We worden volledig gezandstraald. Het zit in onze neus, oren, achter onze oren, ons haar voelt als stro, kortom het zit overal! Net zoals bij de toiletten, die moeten er ook aan geloven.
Voor de tweede nacht op rij slapen we slecht. De wind is nog krachtiger dan de nacht ervoor. Het raast aan een stuk door, het is geen moment rustig en stil, de auto wiebelt weer volop en het tentdoek klappert. De nacht lijkt eeuwig te duren. In dit geval gaat de wekker gelukkig vroeg! We maken ons klaar voor de zonsopkomst die we gaan bekijken vanaf de duinen. De weg ernaartoe is spooky. Het is donker, uitgestorven en de wind blaast zand over de weg.
We pakken ons goed in, niet tegen de kou maar tegen al het stoffige zand en klimmen de duin op.

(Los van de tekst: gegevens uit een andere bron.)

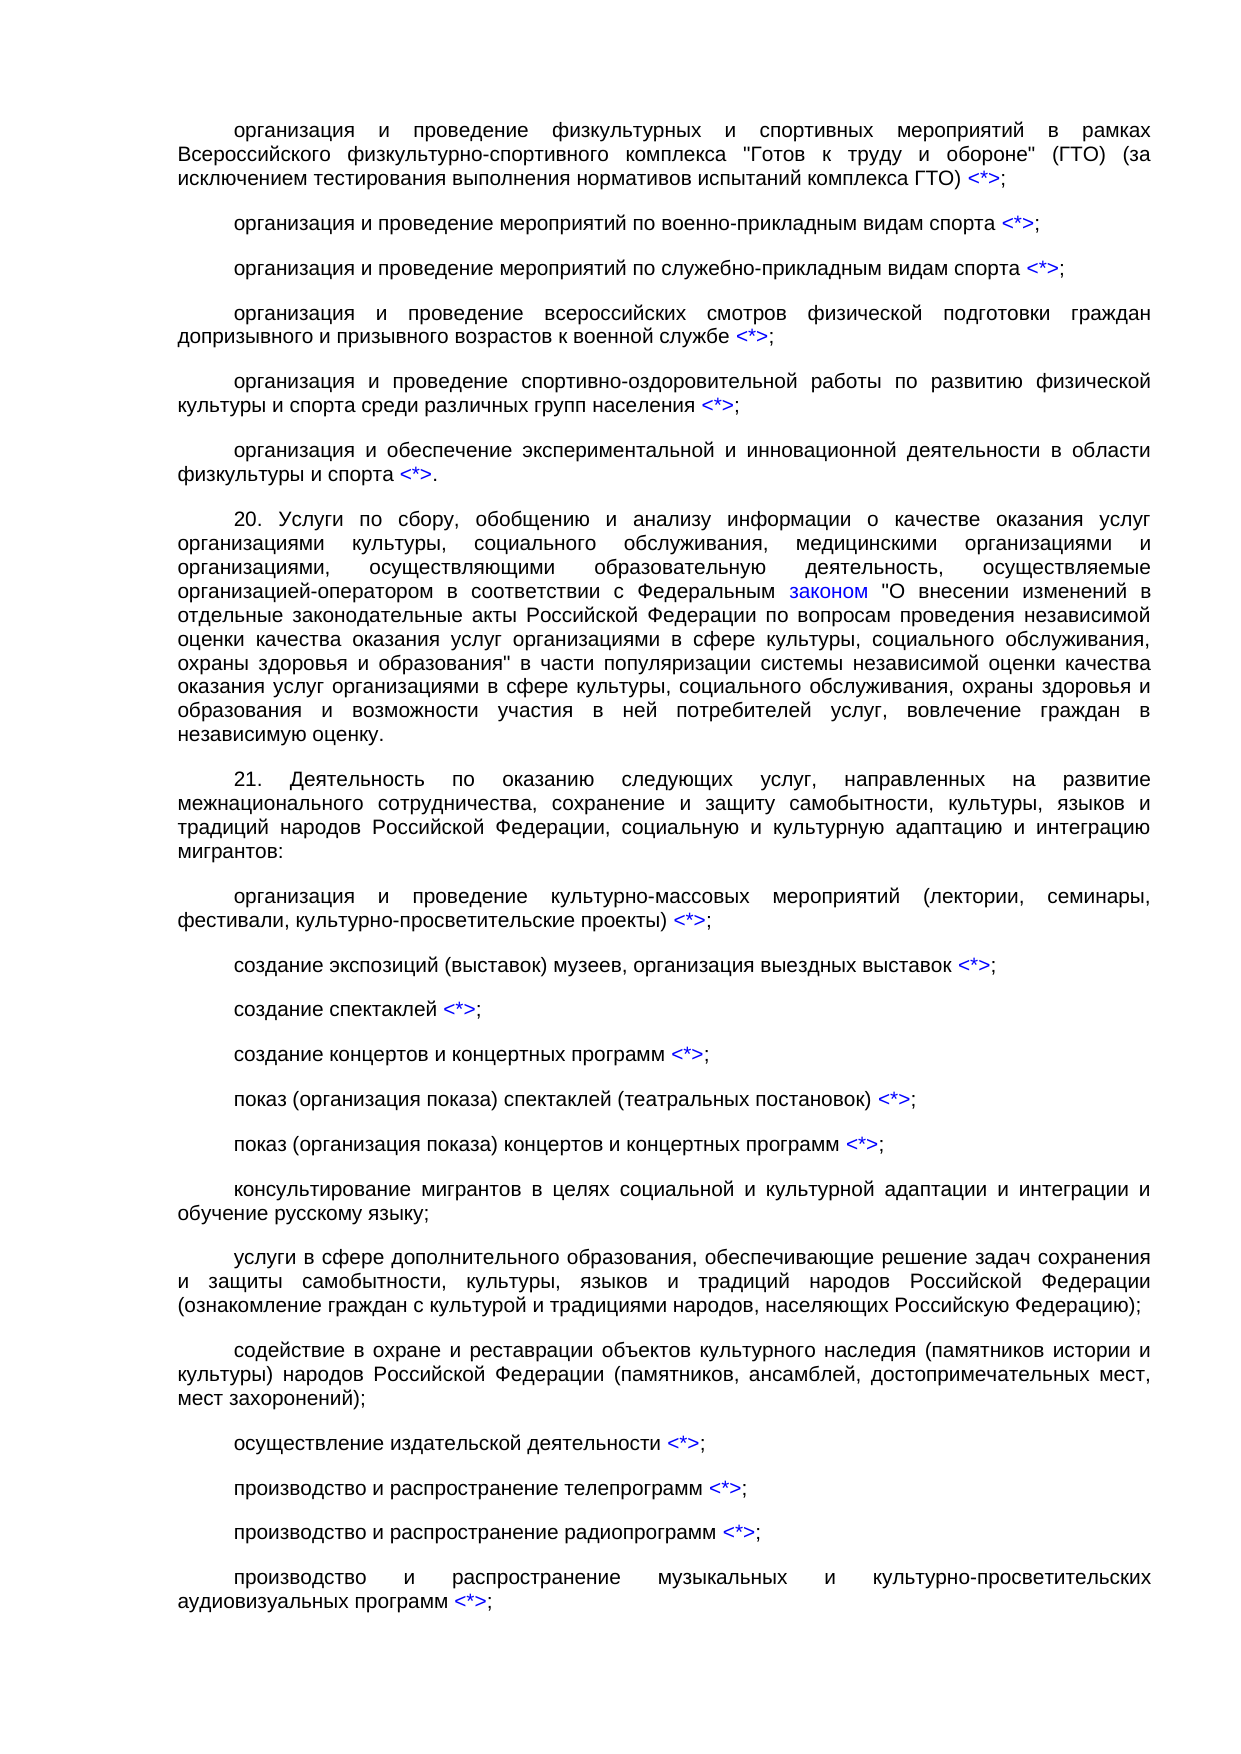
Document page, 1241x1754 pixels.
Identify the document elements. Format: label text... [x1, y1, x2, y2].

De zoveelste zonsopkomst, maar het gaat nooit vervelen!
Om de Dead Valley te bereiken moet je een 2 kilometer lange ‘weg’ afleggen die bestaat uit los en diep zand. Met een 4×4 mag je het stuk zelf rijden, maar het wordt niet aangeraden. Daarom staan er aan het begin van de weg shuttles klaar zodat je in ieder geval niet met je eigen auto vast komt te zitten.
De keuze is snel gemaakt, we parkeren de auto, betalen en stappen in onze ‘taxi’. Blij toe! We glijden alle kanten op en onderweg komen we een auto tegen die zichzelf heeft ingegraven.
De chauffeur geeft uitleg over waar we moeten zijn en met de wind op kop vertrekken we richting Dead Valley. Een hele klus want onze ogen zitten weer vol met zand en de kracht van de wind brengt ons uit balans. Maar de lucht is stralend blauw, de zon is lekker warm en even bewegen is niet zo’n slecht idee!
In de verte doemt de Dead Valley op. Wat een raar tafereel! De duinen, het kei harde gesteente waar we ineens overheen lopen, maar vooral de dode bomen die als vreemde, kromme heksenvingers uit de grond steken.
De wind lijkt krachtiger te worden en dus besluiten we terug te lopen. Veel mensen komen nu pas aan, weer een voordeel van vroeg opstaan, dan heb je sommige plekken vaak voor jezelf! Maar dit keer hebben we ècht geluk. Want zodra we terug komen bij de shuttle neemt een zandstorm het gebied over, ontneemt al het zicht en wat al zo’n mysterieuze plek was lijkt nu op een set voor een horrorfilm!
Dag blauwe lucht, dag duinen, dag uitzicht. Er is niets meer te zien en dus rijden we een uur met onze mistlampen aan terug naar de uitgang van het nationaal park. Op naar een nieuwe plek, hopelijk zonder zand en iets minder wind!
7 reacties
Wat een belevenis en fraaie foto’s.
Nu nog een paar laatste dagen en dan zit het avontuur Namibië er weer op!
Geniet ervan.
Wauw!! Prachtige foto’s en weer zo leuk beschreven. Minder leuk van al die kleine complicaties maar je krijgt er gelukkig veel voor terug 😉 Hopelijk hebben jullie al een goed dutje ergens kunnen doen!
Wow, wat een dappere dodo,’s zijn jullie, als jullie dit samen aan kunnen bouw je zoveel reserves op voor de dingen die je nog tegen gaat komen…. veel plezier en hopelijk ergens een lekkere douche. Groetjes Monique
Wow wat een avontuur.
The good, the bad, and the ugly is er nix bij. (FILM).
Ongelooflijk, van een mooie zonsopgang, tot een vreselijke zandstorm….
Ja ja jullie maken het wel mee hoor.
Wat een avontuur….buikpijn zou ik ook hebben om hier te rijden… zulke wegen… een byzonder land…prachtige foto’s Koen…😍
Super beschreven 💛 en wat mooie fotos 😍 lekker aan het nagenieten 🙂
Wauw! Wat een avontuur weer zeg. En die foto’s; wat spooky. Jammer dat het er weer op zit.